For the foregoing reasons, summary judgment in .favor of Gould is Reversed and REMANDED for further proceedings not inconsistent with this opinion. Summary judgment in favor of Shell on OTG’s contribution Claim ÍS AFFIRMED.

. These successors include Gould, Inc., ABB Power T & D Co. and ABB Asea Brown Boveri, Inc.

. Garrison’s case against the current owner of the oil field, OTG, is stayed pending this appeal.

. This two-part inquiry reflects the courts’ reluctance to apply this and similar statutes of repose where the defendant manufactured a product that became part of an improvement to real property but was otherwise uninvolved with the project. Witham v. Whiting Corp., 975 F.2d 1342, 1346 (7th Cir.1992). Indeed, in most of the cases in which the defendant received the protection of the Illinois statute of repose, the defendant also performed work at the construction site. See, e.g., Cates v.

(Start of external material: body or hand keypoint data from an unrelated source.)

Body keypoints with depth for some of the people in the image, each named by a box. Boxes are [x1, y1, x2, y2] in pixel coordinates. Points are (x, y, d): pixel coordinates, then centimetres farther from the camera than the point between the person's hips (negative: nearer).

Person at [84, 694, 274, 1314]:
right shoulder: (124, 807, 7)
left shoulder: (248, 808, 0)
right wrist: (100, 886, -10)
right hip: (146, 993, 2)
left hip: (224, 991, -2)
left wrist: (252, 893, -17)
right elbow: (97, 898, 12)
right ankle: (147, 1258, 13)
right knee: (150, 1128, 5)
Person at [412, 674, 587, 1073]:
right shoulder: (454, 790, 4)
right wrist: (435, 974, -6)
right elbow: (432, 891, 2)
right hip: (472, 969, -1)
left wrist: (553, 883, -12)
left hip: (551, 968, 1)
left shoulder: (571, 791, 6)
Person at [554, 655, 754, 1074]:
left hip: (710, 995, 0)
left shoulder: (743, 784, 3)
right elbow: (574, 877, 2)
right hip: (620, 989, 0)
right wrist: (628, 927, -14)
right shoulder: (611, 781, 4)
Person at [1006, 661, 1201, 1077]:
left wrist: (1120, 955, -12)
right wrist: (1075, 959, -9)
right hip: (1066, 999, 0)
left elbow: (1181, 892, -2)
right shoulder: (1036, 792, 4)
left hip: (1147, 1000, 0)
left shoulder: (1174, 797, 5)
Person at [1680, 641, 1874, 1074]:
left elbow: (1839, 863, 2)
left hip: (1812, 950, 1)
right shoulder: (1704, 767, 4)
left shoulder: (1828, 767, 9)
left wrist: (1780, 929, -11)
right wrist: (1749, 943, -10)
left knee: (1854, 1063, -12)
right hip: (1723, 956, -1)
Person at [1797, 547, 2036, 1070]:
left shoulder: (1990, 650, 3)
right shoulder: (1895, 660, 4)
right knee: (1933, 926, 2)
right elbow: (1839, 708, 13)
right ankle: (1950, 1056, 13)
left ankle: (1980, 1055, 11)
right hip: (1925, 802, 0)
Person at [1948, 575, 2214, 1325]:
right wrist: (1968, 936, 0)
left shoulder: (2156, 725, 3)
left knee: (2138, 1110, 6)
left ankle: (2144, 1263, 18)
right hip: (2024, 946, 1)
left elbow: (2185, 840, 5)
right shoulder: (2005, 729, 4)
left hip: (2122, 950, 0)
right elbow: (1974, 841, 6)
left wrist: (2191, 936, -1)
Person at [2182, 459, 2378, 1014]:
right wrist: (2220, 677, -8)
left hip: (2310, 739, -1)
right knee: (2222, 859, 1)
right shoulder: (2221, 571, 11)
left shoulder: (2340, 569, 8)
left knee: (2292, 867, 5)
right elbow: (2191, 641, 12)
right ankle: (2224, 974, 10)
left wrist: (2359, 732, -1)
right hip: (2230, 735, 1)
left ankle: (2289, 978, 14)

Hunter Eng’g Co., 205 Ill.App.3d 587, 151 Ill.Dec. 133, 563 N.E.2d 1239 (1990) (defendant who designed, built and assisted in installing rolling mill protected by statute); Cross v. Ainsworth Seed Co., 199 Ill.App.3d 910, 145 Ill.Dec. 927, 557 N.E.2d 906 (Ct.1990) (manufacturer and installer of conveyer belt protected by statute); Kleist v. Metrick Elec. Co., 212 Ill. App.3d 738, 156 Ill.Dec. 839, 571 N.E.2d 819 (1991) (installer of electrical system under statutory protection); Neofotistos v. Metrick Elec. Co., 217 Ill.App.3d 506, 160 Ill.Dec. 381, 577 N.E.2d 511 (1991) (installer of electric panel and circuit breaker protected by statute); Herriott v. Allied Signal, Inc., 998 F.2d 487 (7th Cir.1993) (designer, manufacturer and installer of larry-car insulated by statute); Witham, 975 F.2d 1342 (manufacturer of crane which inspected the crane after installation but did not install it was protected by statute); Hausman v. Monarch Mach. Tool Co., 997 F.2d 351 (7th Cir.1993) (designer and manufacturer of anneal line which did not install the line but did supervise the installation was protected). Note, however, that none of these cases has actually held that defendants who do not work at the construction site cannot, as a matter of law, raise the statute of repose defense.

*592For analyses of other states' statutes of repose, see Baker v. Walker & Walker, Inc., 133 Cal.App.3d 746, 184 Cal.Rptr. 245 (1982) (manufacturer and supplier of heating and cooling units not within statutory protection); Becker v. Hamada, Inc., 455 A.2d 353 (Del.1982) (supplier of roofing materials not protected by statute); Dighton v. Federal Pacific Elec. Co., 399 Mass. 687, 506 N.E.2d 509 (designer, manufacturer and supplier of circuit breaker not protected by statute of repose), cert. denied, 484 U.S. 953, 108 S.Ct. 345, 98 L.Ed.2d 371 (1987).

. As we observed in Hausman, the list of protected activities is notably disjunctive, and therefore, Gould falls within the protected class if it engaged in any one of the listed activities. 997 F.2d at 353.

. This reading of § 13-214(b) is consistent with the intent of the statute of repose, which the legislature enacted to protect parties involved with construction activities on real property— particularly architects, construction companies, and engineers — from what the courts had, before the statute, effectively made perpetual liability for physical injury occurring on the property. See generally C.S. Johnson Co. v. Champaign Nat’l Bank, 126 Ill.App.3d 508, 81 Ill.Dec. 663, 467 N.E.2d 363 (1984) (quoting legislators); see also Witham, 975 F.2d at 1347.

. In her brief, Garrison moves that we certify to the Illinois Supreme Court the question whether a manufacturer who engages in no activity on the construction site and who does no particularized and specialized act relating to the project is protected by the statute of repose. As our analysis indicates, however, the Illinois case law provides adequate guidance for us to resolve this case under the existing record. Garrison’s motion for certification is therefore denied.

. The person who testified that the leaflet may have even existed had no specific recollection of any special instructions that accompanied the switches when sold, only a general belief that maintenance leaflets went to buyers with the switches. ROA Doc. 80 at 9.